Além disso, as próximas leituras de inflação e atividade dos Estados Unidos devem ficar no radar com os investidores monitorando a evolução das apostas para os juros em outubro, o comportamento dos fluxos para os ETFs de Bitcoin e a capacidade do BTC de sustentar o suporte na região de US$ 80 mil. A manutenção desse patamar é considerada crucial para evitar uma correção mais profunda, enquanto a aproximação de dados econômicos pode trazer volatilidade ao mercado.

Perspectivas para o bitcoin no curto prazo

Com o bitcoin estabilizado acima dos US$ 80 mil, o mercado observa se haverá fôlego para buscar novos patamares ou se a pressão macroeconômica limitará os ganhos. A ferramenta FedWatch indica que a decisão de outubro ainda é incerta, com 57% de chance de alta de 25 pontos-base, o que mantém os investidores em compasso de espera. A comunicação do Fed, especialmente as declarações de Warsh, sinaliza que a inflação segue como principal preocupação, o que pode adiar qualquer flexibilização monetária.

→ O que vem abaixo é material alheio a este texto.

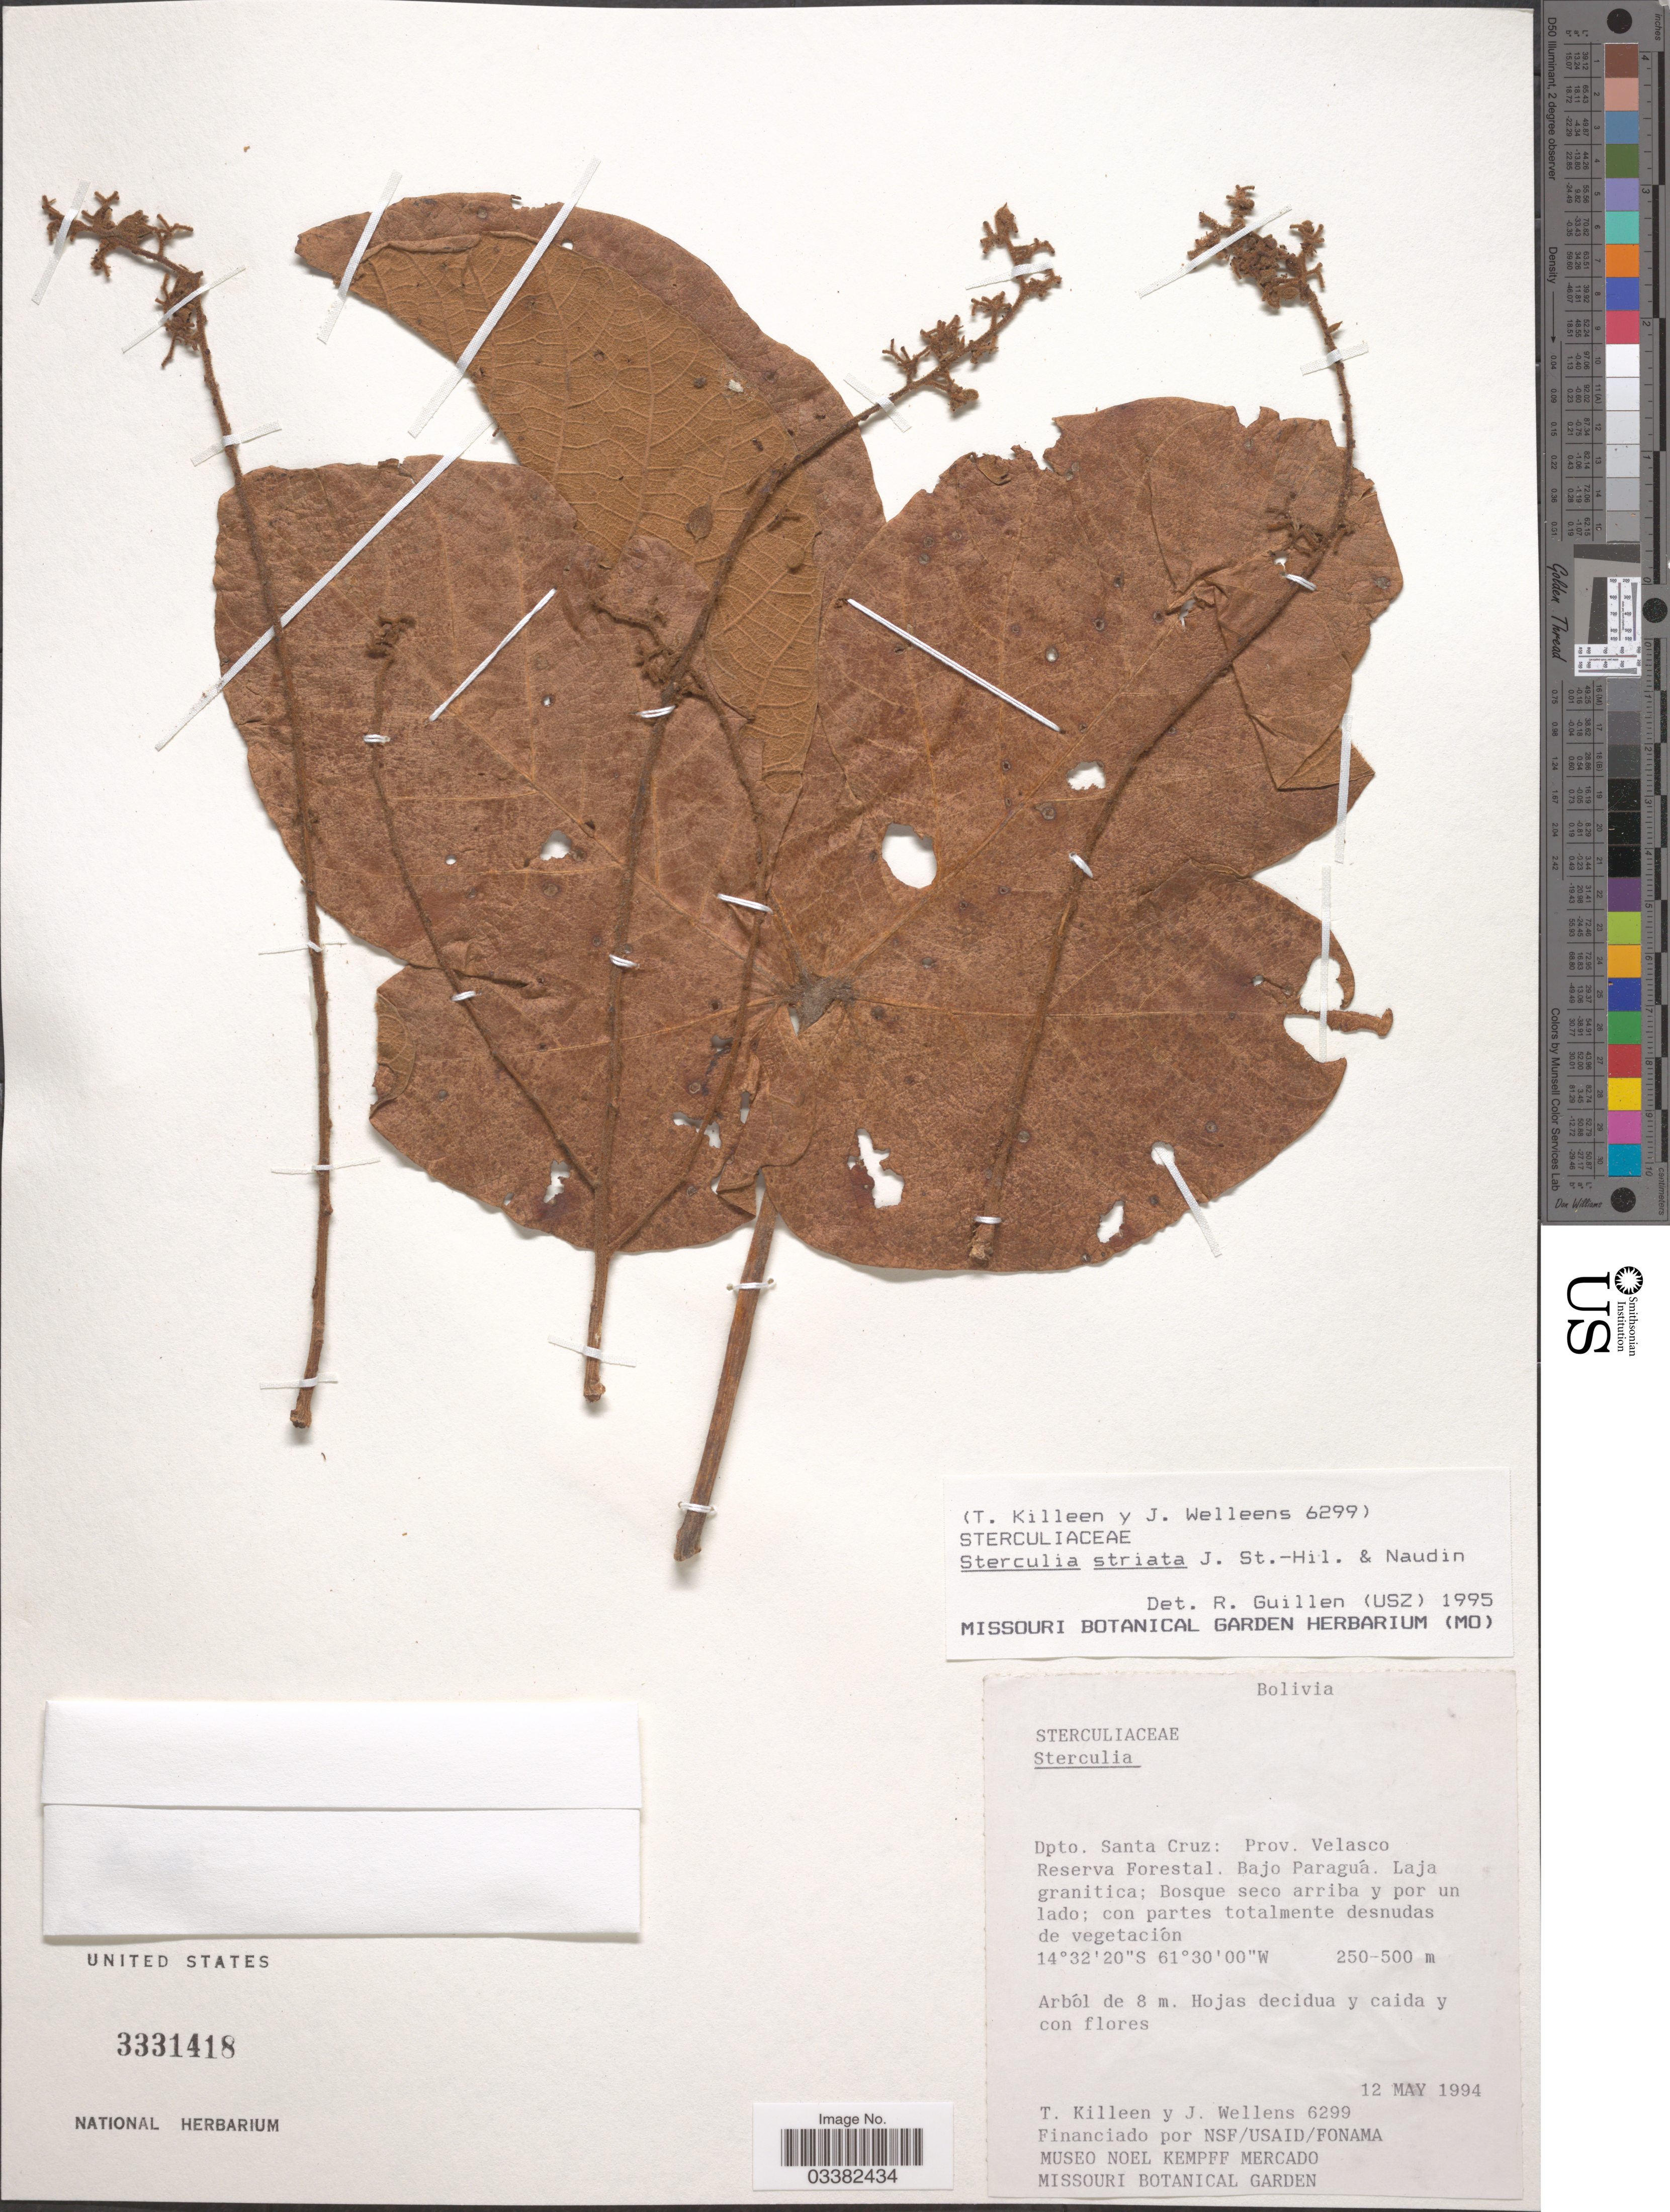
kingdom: Plantae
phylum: Tracheophyta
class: Magnoliopsida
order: Malvales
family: Malvaceae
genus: Sterculia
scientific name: Sterculia striata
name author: A. St.-Hil. & Naudin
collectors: T. J. Killeen & J. Wellens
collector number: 6299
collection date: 1994-05-12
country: Bolivia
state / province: Santa Cruz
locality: Dpto. Santa Cruz: Prov. Velasco Reserva Forestal. Bajo Paraguá.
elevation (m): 250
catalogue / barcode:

Os fluxos para os ETFs de Bitcoin também são um termômetro importante. Caso esses produtos continuem atraindo capital, isso pode dar suporte adicional ao preço, mesmo com juros elevados. Por outro lado, uma saída de recursos poderia aumentar a pressão vendedora. A fonte não detalhou os números mais recentes de fluxo, mas a menção na análise indica que esse é um fator monitorado de perto.

Em resumo, o bitcoin mantém-se firme no patamar de US$ 81 mil neste sábado, com os investidores atentos à política monetária americana e aos dados econômicos que virão. A resiliência da criptomoeda em um cenário de juros altos sugere que a tese de proteção contra a desvalorização de ativos tradicionais pode estar ganhando tração, mas a sustentação do suporte em US$ 80 mil é essencial para confirmar essa tendência.